• [TASK ITEM] Where an image appears, leave it out; otherwise repeat the data exactly.

• [SOURCE MATERIAL]
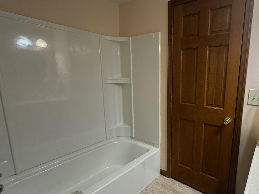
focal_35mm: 20
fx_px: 150
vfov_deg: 65.9
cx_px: 176
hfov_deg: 78.7
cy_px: 102
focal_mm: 2.22
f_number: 2.2
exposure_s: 1/60
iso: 250
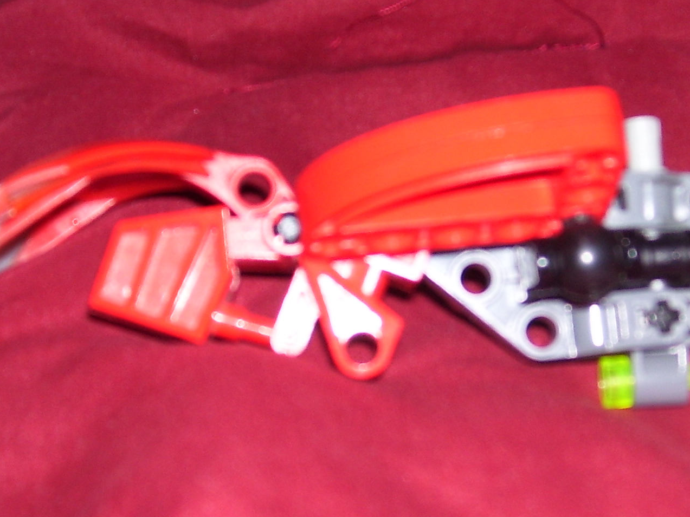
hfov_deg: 22.9
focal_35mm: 85
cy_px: 277
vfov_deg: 17.4
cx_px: 479
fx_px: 1694
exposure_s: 1/60
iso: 80
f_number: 3
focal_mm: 7
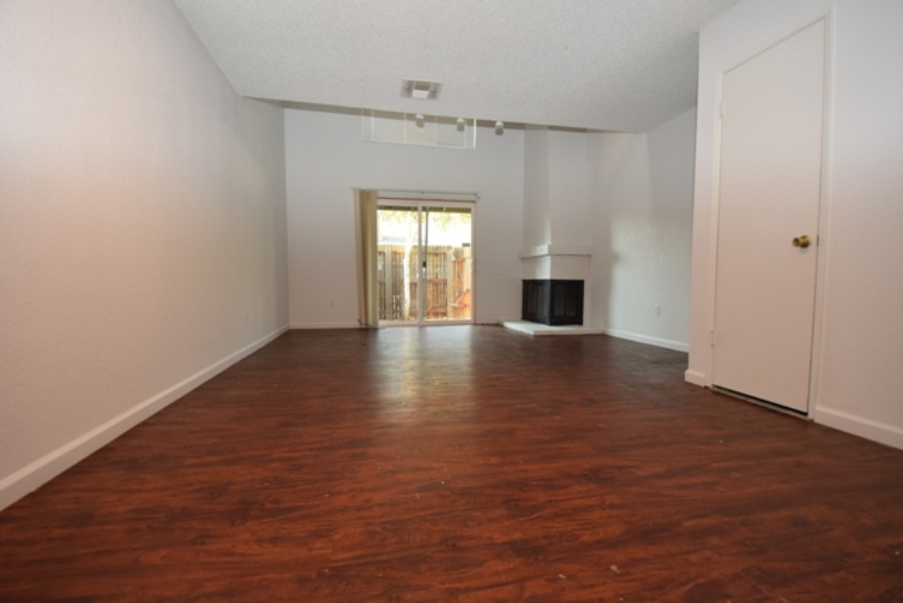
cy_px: 302
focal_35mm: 15
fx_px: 376
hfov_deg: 100.4
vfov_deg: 77.4
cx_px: 452
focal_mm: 10
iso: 800
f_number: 4.5
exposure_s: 1/80
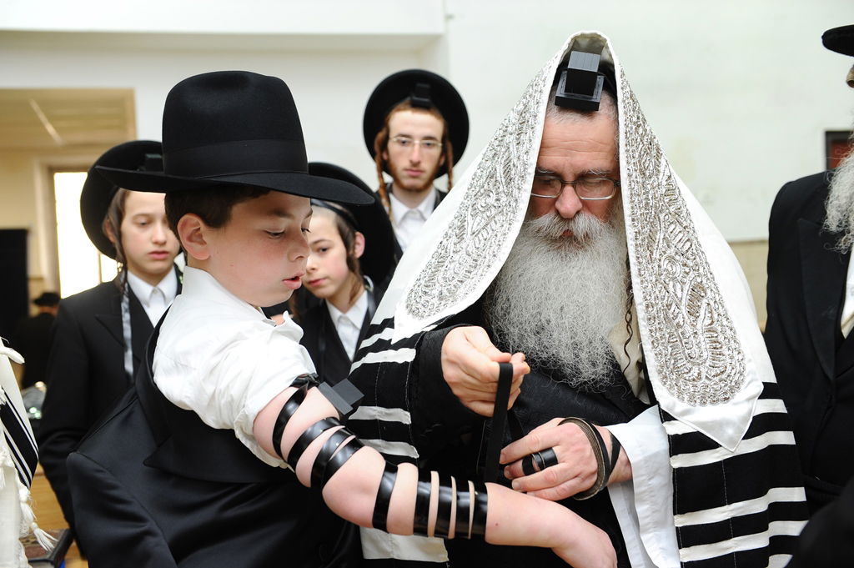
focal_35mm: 44
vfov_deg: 30.5
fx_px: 1043
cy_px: 284
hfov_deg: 44.5
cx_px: 427
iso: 1000
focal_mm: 44
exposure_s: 1/200
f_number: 4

• [PROBLEM SOLUTION]
focal_35mm: 20
fx_px: 150
vfov_deg: 65.9
cx_px: 176
hfov_deg: 78.7
cy_px: 102
focal_mm: 2.22
f_number: 2.2
exposure_s: 1/60
iso: 250
hfov_deg: 22.9
focal_35mm: 85
cy_px: 277
vfov_deg: 17.4
cx_px: 479
fx_px: 1694
exposure_s: 1/60
iso: 80
f_number: 3
focal_mm: 7
cy_px: 302
focal_35mm: 15
fx_px: 376
hfov_deg: 100.4
vfov_deg: 77.4
cx_px: 452
focal_mm: 10
iso: 800
f_number: 4.5
exposure_s: 1/80
focal_35mm: 44
vfov_deg: 30.5
fx_px: 1043
cy_px: 284
hfov_deg: 44.5
cx_px: 427
iso: 1000
focal_mm: 44
exposure_s: 1/200
f_number: 4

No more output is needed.